7 Responses to “Sleeping Beauty”

  1. I know how I get without enough sleep – functioning like that for 10+ years has got to take it’s toll. We had a sleep study done earlier this year as a pro forma thing but it was actually pretty bad – ended up getting her adenoids out (along w/some other stuff), which had the huge bonus of clearing up her nose (adenoids are apparently like little petri dishes. who knew?).
    Does Sophie still have her tonsils/adenoids? I think that’s the usual first stop before the c-pap.
    [Does the T/A abbreviation make you giggle too, or am I the only juvenile here? ]

  2. Very interesting. There are some things that apply to my son here. We didn’t do the doc band and I regret it. He also has low muscle tone and I’ve been concerned about his sleep. While he also doesn’t have vocab deficits, his aspie characteristics are higher when he has a bad night’s sleep. And he snores. A lot. This info is going to finally get me to talk with his doctor about it. Thanks!

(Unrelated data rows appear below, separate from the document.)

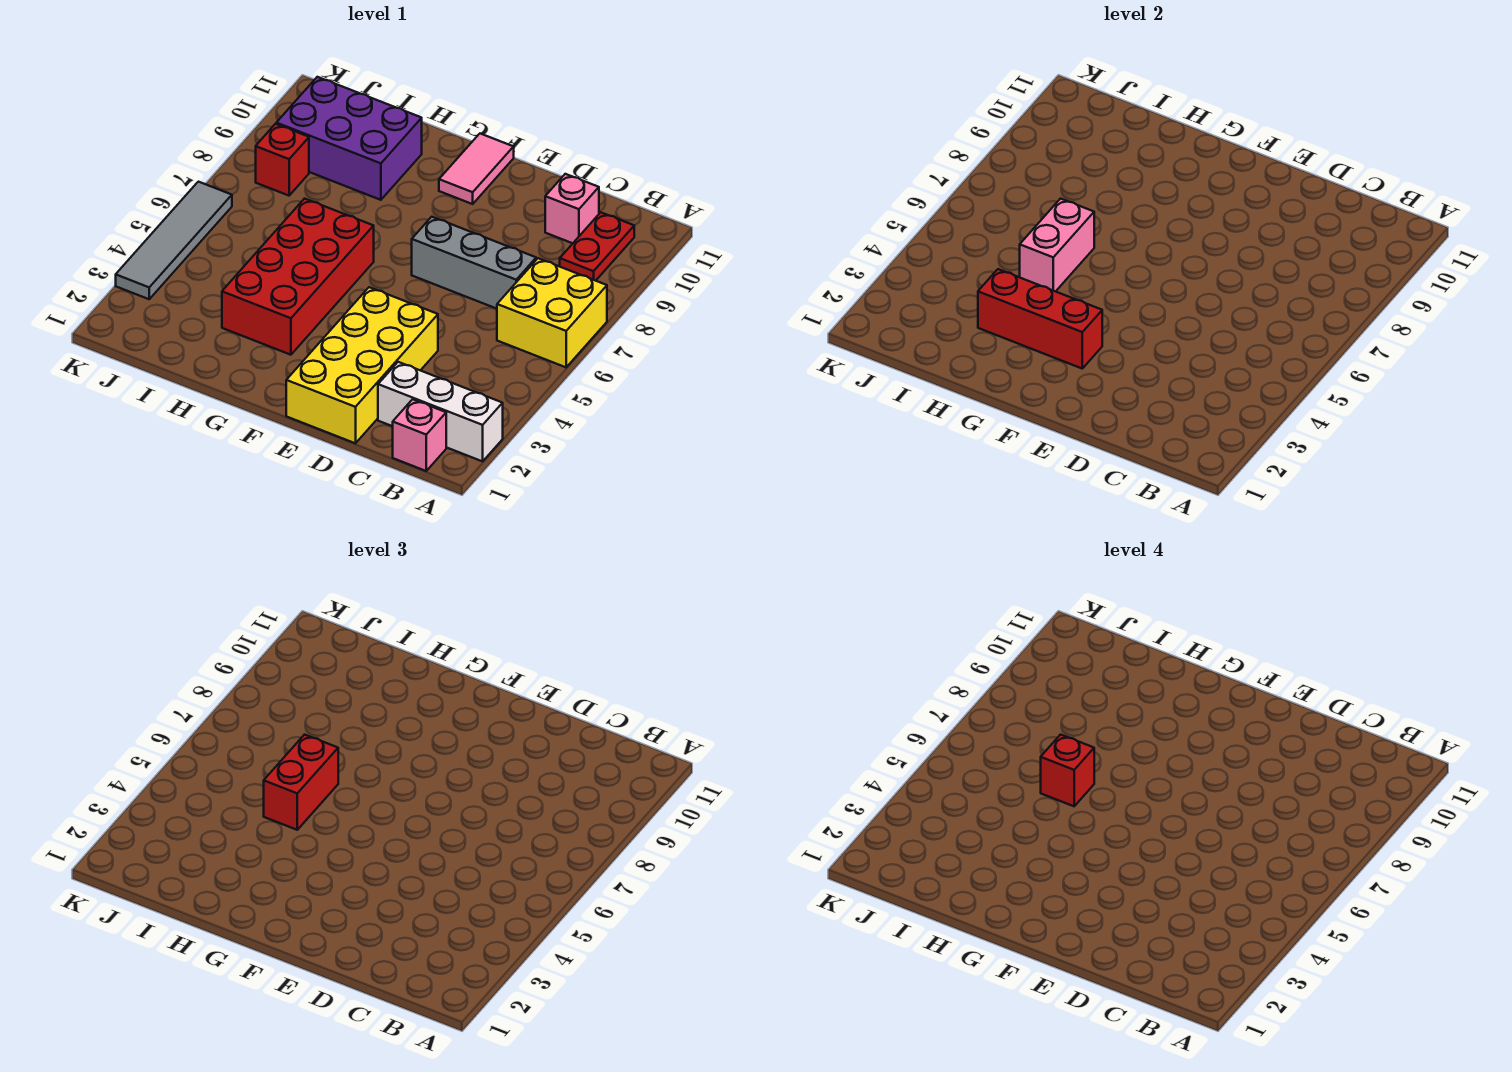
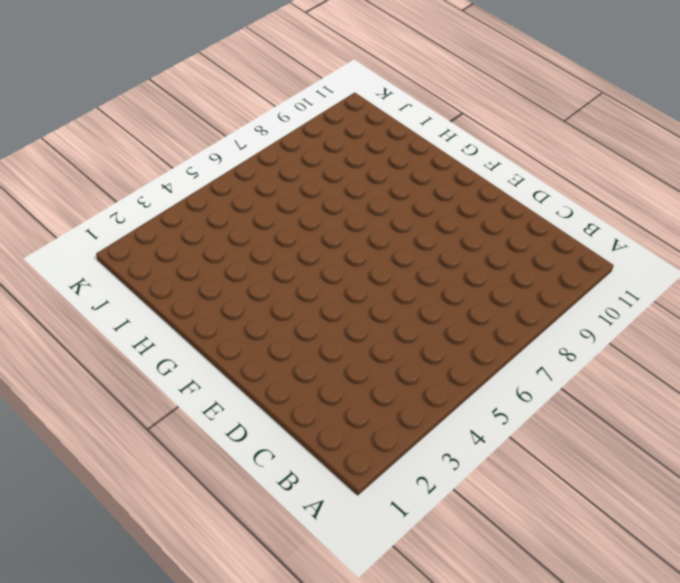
none -> white brick A2:C2 level 1
none -> yellow brick A6:B7 level 1
none -> pink brick B1 level 1

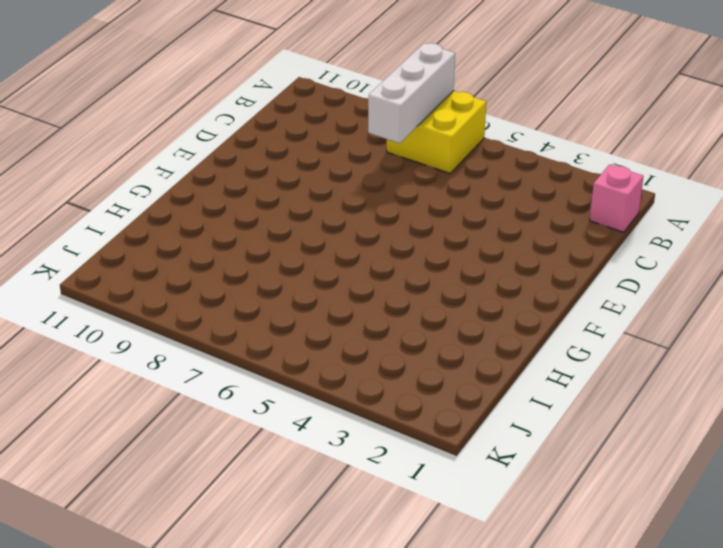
white brick A7:C7 level 2 -> white brick A2:C2 level 1
none -> red plate B9:B10 level 1
none -> grey brick C7:E7 level 1
none -> pink brick C10 level 1

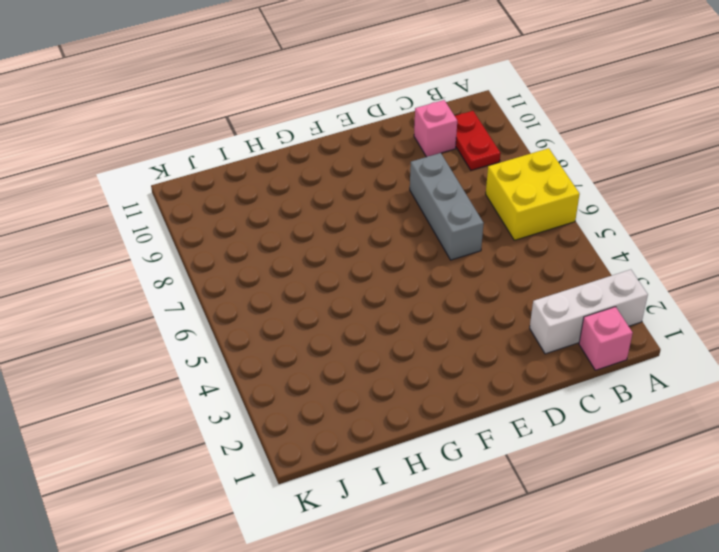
grey brick D6:D8 level 1 -> grey brick C7:E7 level 1
none -> yellow brick D1:E4 level 1
none -> pink tile F10:F11 level 1
none -> red brick G3:H6 level 1

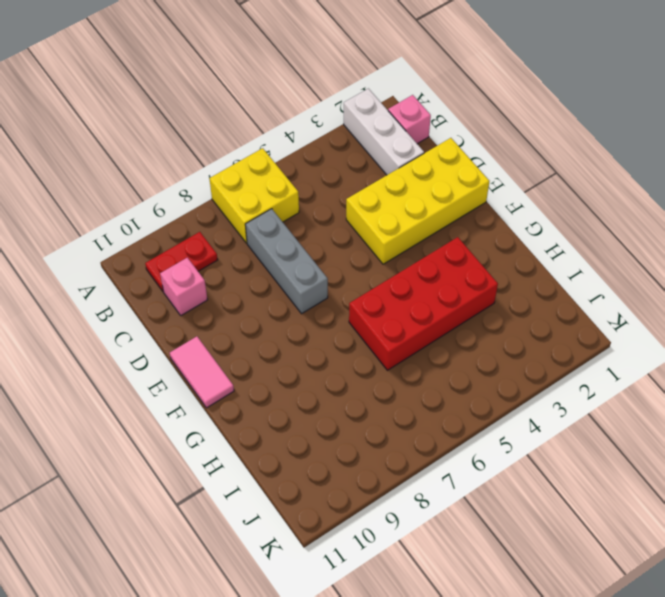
pink tile E11:F11 level 1 -> pink tile F10:F11 level 1
none -> purple brick H9:J10 level 1
none -> red brick J8 level 1
none -> grey tile K3:K6 level 1

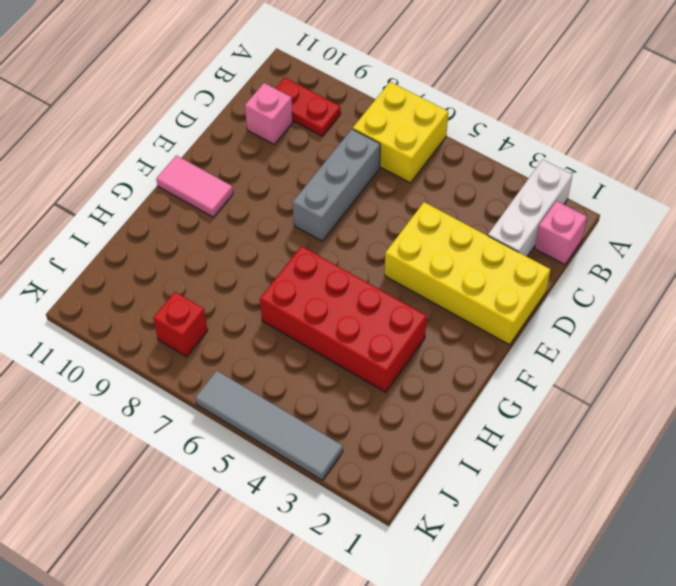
none -> purple brick H9:J10 level 1
none -> red brick F3:H3 level 2
none -> pink brick H5:H6 level 2

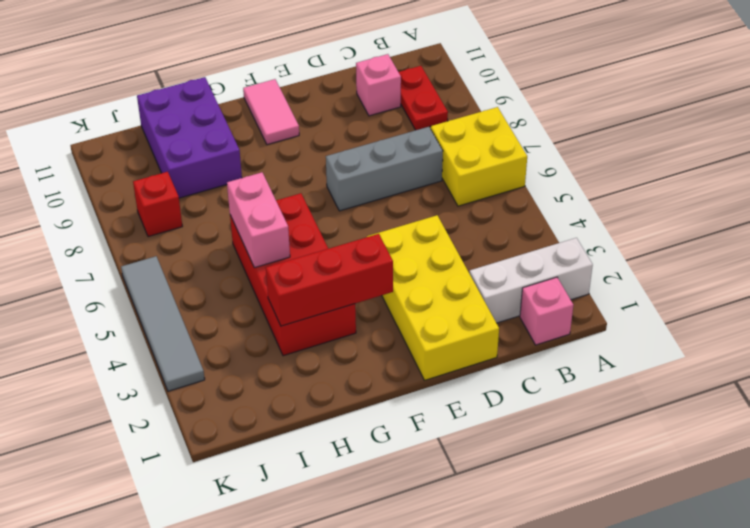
purple brick H9:I11 level 1 -> purple brick H9:J10 level 1
none -> red brick H5:H6 level 3
none -> red brick H6 level 4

  3. oh yes, the abbreviations make me giggle! sophie does still have her tonsils/adenoids — we haven’t had any of the other problems associated with those, so it hasn’t come up as an issue…. but maybe it should. sigh. good to know it helped you guys!

  4. Jennifer — We’ll have to compare notes in a couple months!

  5. I also just heard a bit on npr about lack of sleep & weight. Originally thought they were talking about me, but I wonder if that contributes to the pounds in adults with Ds?

  6. The T&A was also a total game-changer for us. Health and sleep both improved dramatically.

    Please keep us posted. The new AAP guidelines for children with Ds recommend a sleep study for all kids before age 4. We declined since we’d already done the surgery and seen such improvement, but I do wonder sometimes if we should do it anyway…

  7. So I am here because I am procrastinating on putting together materials for a meeting about an advocacy program for my own group of people with a disability- narcolepsy. And I just finished doing a handout on the medical and intellectual consequences of disrupted nighttime sleep, which people with narcolepsy (PWNs) and folks with sleep apnea both have.
    A quick run down:
    Increased risk of heart problems and related health issues
    Decreased concentration and focus
    Higher risk of obesity and diabetes
    Impaired memory and problem solving ability
    Higher risk of high blood pressure and stroke
    Impaired growth (this one gets an asterisk- connection is a little more tenuous, but growth hormones are released during slow wave sleep, so when you get less of it…)
    Impaired judgement
    Higher mortality

    Of course, all these things apply to me as well as to anyone else with a sleep disorder. I know this is a very old post, but if anyone sees this comment- PLEASE consider getting anyone you know with apnea or another sleep disorder to talk to a doctor about their quality of sleep. It doesn’t have to mean a clunky CPAP. Sometimes something as simple as having your tonsils removed or getting a special pillow can improve matters significantly. Also, the CPAPs out there today are much less cumbersome than they used to be. It can make a huge difference.